Smaller businesses in the UK have become increasingly reluctant to export goods and services over the past decade, new research has found, prompting calls for greater support from both banks and government bodies.
A report published this month by the British Business Bank (BBB) says exports by SMEs accounted for just 32% of the UK’s overall exports in 2018, down from more than 50% in 2008 and 2009.
Produced in partnership with the government’s Departments of Business, Energy and Industrial Strategy (BEIS) and International Trade (DIT), as well as credit agency UK Export Finance (UKEF), the report quizzes over a thousand smaller firms on whether a lack of access to export finance is fuelling that decline.
However, it finds that most SMEs do not believe they lack access to export finance specifically. Instead they report difficulties in gaining financial support from banks more generally, and bemoan a lack of support in handling the risks that come with targeting new markets.
“The evidence shows that supporting SMEs to establish and grow is more important than providing them with better access to finance specifically to support their exports,” the report says. “SMEs are reluctant to take on additional external finance, even if it means accepting a slower growth rate.
“Yet growth is the key to exporting: exporting SMEs tend to have higher revenues and a longer history than non-exporters. Supporting SMEs to grow therefore appears to be the best way of growing SME exports.”
The report follows ambitious UK government plans to increase the share of national GDP that is derived from exports from 30% to 35%, as set out in 2018 by then-prime minister Theresa May.
To meet that target it says authorities “will need to pay special attention to the constraints faced by SMEs, which make up 99% of all registered businesses in the UK, 60% of employment, and 52% of turnover”.
Access to finance
The BBB, a government-owned business development bank, says its findings cast doubt on the “common assumption” that a lack of access to finance is the main constraint to exporting. In terms of taking on export financing in particular, the appetite among SMEs was found to be low.
Part of that is attributed to a lack of awareness. Fewer than half of survey respondents were aware of products designed to increase cash flow or mitigate foreign currency risks, while only 51% knew of services that mitigate the risk of non-payment. The proportion of firms actually using those services was below 5%.
More significant, though, is that 39% of SMEs say they have taken on external finance of some kind but just 8% did so in order to support exporting activities. Survey respondents say they typically borrow “to support general business activity and investment”, with few believing that exporting requires a different approach to financing.
A quarter of firms surveyed that already export products feel they “lack the time or the resources to sell domestically, let alone internationally”, and that figure rises to nearly half for businesses that plan to export but have not yet started to do so.

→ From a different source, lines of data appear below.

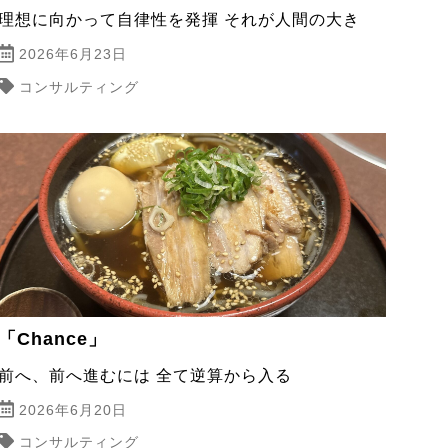
理想に向かって自律性を発揮 それが人間の大き
2026年6月23日
コンサルティング
「Chance」
前へ、前へ進むには 全て逆算から入る
2026年6月20日
コンサルティング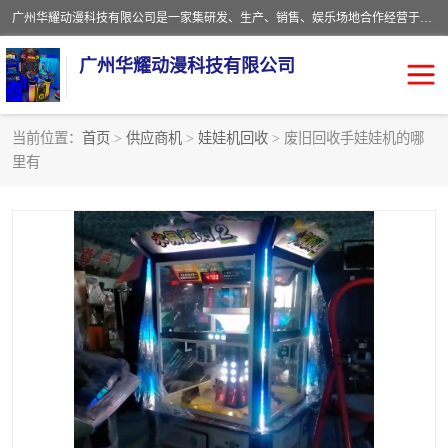
广州华耀动漫科技有限公司是一家集研发、生产、销售、娱乐场地合作经营于一体的动漫游戏公司。本公司拥有一支年轻化集研发生产到售后服务的队伍，及时地为客户提供、赚钱的产品。本公司以雄厚的实力、合理的价格、优良的服务与多家企业建立了长期的合作关系。热诚欢迎各界前来参观、考察、洽谈业务。目前公司经营的产品有：各种捕渔游戏机系列，大型模拟机系列、轮盘机系列、连线机系列、框体机系列、玛莉机系列等。
广州华耀动漫科技有限公司
当前位置：
首页
>
供应商机
>
娃娃机回收
> 废旧回收手娃娃机的哪
里有
娃娃机回收
游戏机回收
赛车回收
电玩城回收
模拟机回收
儿童机回收
游戏厅回收
*机回收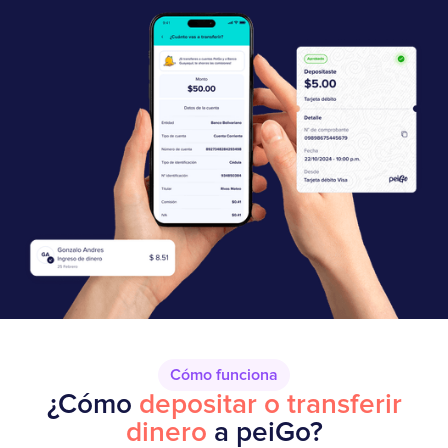
Cómo funciona
¿Cómo
depositar o transferir
dinero
a peiGo?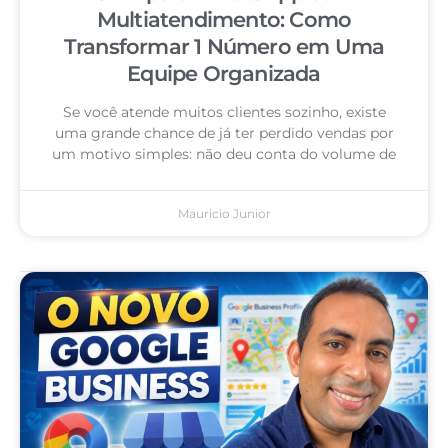
Multiatendimento: Como
Transformar 1 Número em Uma
Equipe Organizada
Se você atende muitos clientes sozinho, existe
uma grande chance de já ter perdido vendas por
um motivo simples: não deu conta do volume de
Mauricio Junior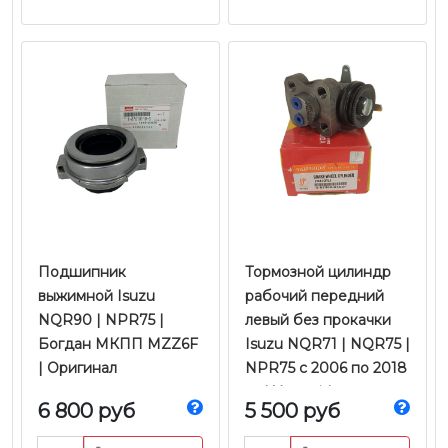
Подшипник
Тормозной цилиндр
выжимной Isuzu
рабочий передний
NQR90 | NPR75 |
левый без прокачки
Богдан МКПП MZZ6F
Isuzu NQR71 | NQR75 |
| Оригинал
NPR75 с 2006 по 2018
гг. | Yamasida
6 800 руб
5 500 руб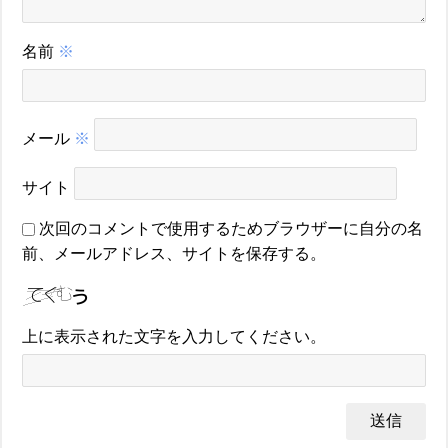
名前
※
メール
※
サイト
次回のコメントで使用するためブラウザーに自分の名
前、メールアドレス、サイトを保存する。
上に表示された文字を入力してください。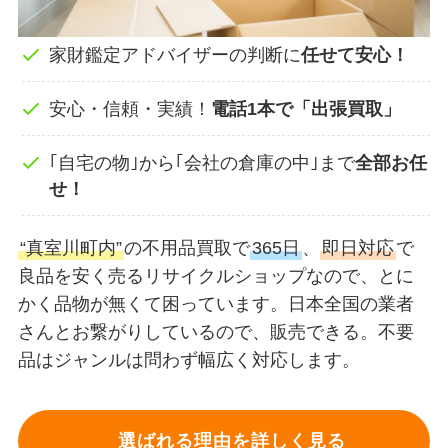
家財鑑定アドバイザーの判断に
任せて安心！
安心・信頼・実績！
電話1本で「出張買取」
｢自宅の物｣から｢会社の倉庫の中｣まで
全部お任
せ！
“真室川町内”
の不用品買取で
365日
、
即日対応
で
良品を安く売るリサイクルショップなので、とに
かく品物が無くて困っています。日本全国の業者
さんとお繋がりしているので、販売できる。不要
品はジャンルは問わず幅広く対応します。
選ばれる理由を詳しく見る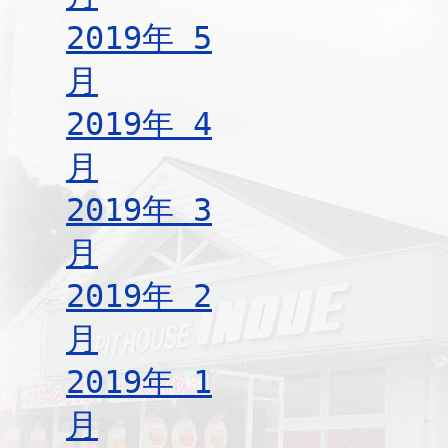
2019年 5
月
2019年 4
月
2019年 3
月
2019年 2
月
2019年 1
月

“These results imply that core financing, which supports SMEs to invest and grow their capacity, is the biggest requirement for businesses which plan to export,” the report says.

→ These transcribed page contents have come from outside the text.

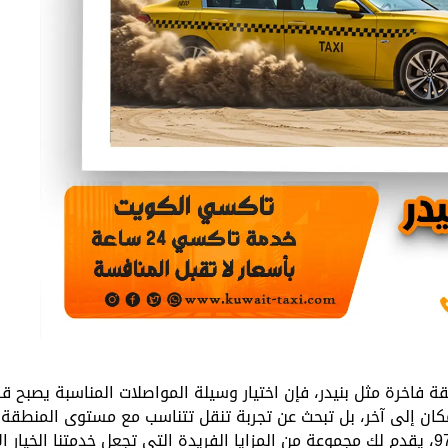
 فاخرة مثل بنيدر، فإن اختيار وسيلة المواصلات المناسبة يصبح قرارً
ن إلى آخر، بل تبحث عن تجربة تنقل تتناسب مع مستوى المنطقة
من تاكسي الكويت 97886111، يقدم لك مجموعة من المزايا الفريدة التي تجعل خدمتنا ال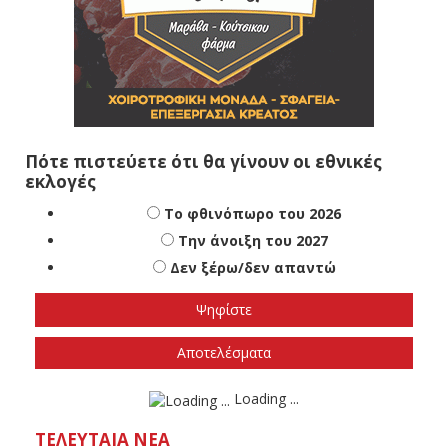
Πότε πιστεύετε ότι θα γίνουν οι εθνικές
εκλογές
Το φθινόπωρο του 2026
Την άνοιξη του 2027
Δεν ξέρω/δεν απαντώ
Αποτελέσματα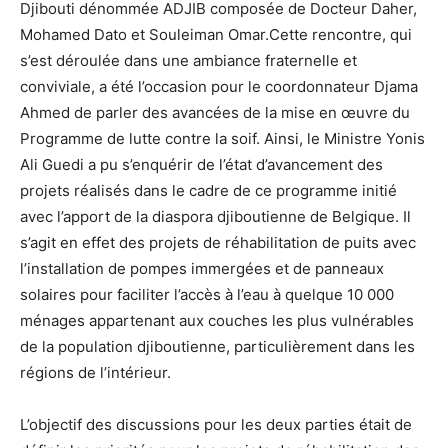
Djibouti dénommée ADJIB composée de Docteur Daher,
Mohamed Dato et Souleiman Omar.Cette rencontre, qui
s’est déroulée dans une ambiance fraternelle et
conviviale, a été l’occasion pour le coordonnateur Djama
Ahmed de parler des avancées de la mise en œuvre du
Programme de lutte contre la soif. Ainsi, le Ministre Yonis
Ali Guedi a pu s’enquérir de l’état d’avancement des
projets réalisés dans le cadre de ce programme initié
avec l’apport de la diaspora djiboutienne de Belgique. Il
s’agit en effet des projets de réhabilitation de puits avec
l’installation de pompes immergées et de panneaux
solaires pour faciliter l’accès à l’eau à quelque 10 000
ménages appartenant aux couches les plus vulnérables
de la population djiboutienne, particulièrement dans les
régions de l’intérieur.
L’objectif des discussions pour les deux parties était de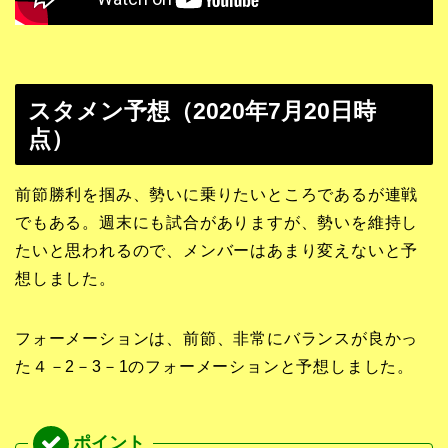
スタメン予想（2020年7月20日時
点）
前節勝利を掴み、勢いに乗りたいところであるが連戦
でもある。週末にも試合がありますが、勢いを維持し
たいと思われるので、メンバーはあまり変えないと予
想しました。
フォーメーションは、前節、非常にバランスが良かっ
た４－2－3－1のフォーメーションと予想しました。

For many businesses, that core financing is in short supply. Smaller firms have long complained about the difficulty of obtaining funding from the traditional banking sector, generally on the grounds that lending to SMEs is considered relatively high-risk and low-reward.
“It’s been hard enough for small businesses to get hold of any finance internally, just to survive, let alone to think of doing something more extraordinary like exporting,” says Valeria Mizuno-Turner, co-founder and managing director of Northamptonshire-based Incredible Bakery Company.

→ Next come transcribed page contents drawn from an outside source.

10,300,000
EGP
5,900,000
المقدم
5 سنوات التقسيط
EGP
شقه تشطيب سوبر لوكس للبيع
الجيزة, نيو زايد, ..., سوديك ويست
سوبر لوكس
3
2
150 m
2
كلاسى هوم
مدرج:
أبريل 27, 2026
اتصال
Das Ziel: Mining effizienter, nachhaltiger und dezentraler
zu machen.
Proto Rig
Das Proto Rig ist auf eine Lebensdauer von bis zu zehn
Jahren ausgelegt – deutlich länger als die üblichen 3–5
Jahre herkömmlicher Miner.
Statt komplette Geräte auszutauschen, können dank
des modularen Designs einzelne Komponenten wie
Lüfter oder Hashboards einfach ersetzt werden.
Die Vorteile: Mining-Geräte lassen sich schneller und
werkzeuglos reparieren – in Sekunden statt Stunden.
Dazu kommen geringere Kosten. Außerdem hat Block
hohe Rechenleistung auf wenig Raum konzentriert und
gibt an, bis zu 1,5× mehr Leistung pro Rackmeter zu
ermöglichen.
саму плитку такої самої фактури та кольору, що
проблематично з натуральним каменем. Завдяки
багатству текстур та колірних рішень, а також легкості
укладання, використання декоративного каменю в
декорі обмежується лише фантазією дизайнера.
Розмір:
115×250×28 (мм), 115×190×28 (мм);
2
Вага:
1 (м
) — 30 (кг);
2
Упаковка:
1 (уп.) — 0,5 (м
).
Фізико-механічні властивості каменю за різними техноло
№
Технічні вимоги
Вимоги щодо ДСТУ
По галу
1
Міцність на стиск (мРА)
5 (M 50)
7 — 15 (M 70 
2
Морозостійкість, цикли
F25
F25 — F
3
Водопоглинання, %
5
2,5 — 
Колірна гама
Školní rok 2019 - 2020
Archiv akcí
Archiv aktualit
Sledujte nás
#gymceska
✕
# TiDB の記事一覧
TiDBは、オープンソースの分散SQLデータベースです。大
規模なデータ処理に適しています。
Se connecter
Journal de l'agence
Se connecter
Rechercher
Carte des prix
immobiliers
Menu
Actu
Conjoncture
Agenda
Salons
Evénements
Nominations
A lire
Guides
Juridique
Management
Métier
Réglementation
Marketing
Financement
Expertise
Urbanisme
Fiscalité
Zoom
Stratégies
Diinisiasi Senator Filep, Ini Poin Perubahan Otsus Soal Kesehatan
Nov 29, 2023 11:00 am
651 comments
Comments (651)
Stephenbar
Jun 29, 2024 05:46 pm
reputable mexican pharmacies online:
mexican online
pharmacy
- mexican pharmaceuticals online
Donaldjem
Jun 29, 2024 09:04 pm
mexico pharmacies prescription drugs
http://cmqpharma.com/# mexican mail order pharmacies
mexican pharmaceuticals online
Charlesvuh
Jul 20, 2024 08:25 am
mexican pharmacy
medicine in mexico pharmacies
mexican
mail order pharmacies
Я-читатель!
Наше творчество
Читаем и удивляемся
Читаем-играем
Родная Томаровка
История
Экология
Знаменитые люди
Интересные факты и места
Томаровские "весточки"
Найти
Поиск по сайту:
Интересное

“The high street banks don’t like small businesses,” she tells GTR. “It’s a very hard exercise to get any investment to come our way.”
Carl Hunter, CEO of Coltraco Ultrasonics, suggests part of that reluctance may have arisen from the cost of greater due diligence and the requirement for higher liquidity reserve requirements established since 2008’s global financial crisis.
Those changes may be “inhibiting the banks’ inclination to lend”, he says, adding: “Perhaps the banks are challenged to justify the average level of loan that’s at stake in regards to the return that they will make from SMEs.” As a result, initiatives from UKEF – described by Hunter as “an extraordinarily well-led agency by its exceptional leadership team” – are essential but cannot solve the entire problem.
“UKEF obviously cannot force a bank to make export finance available to its clients, and the banks don’t always want to do it to SMEs, perhaps because they consider the values are too small,” he says to GTR. “The fundamental vulnerability on export finance for SMEs is the ease by which they can access it. UKEF plays a vital leadership role but new products for export finance need to be created by lenders too.”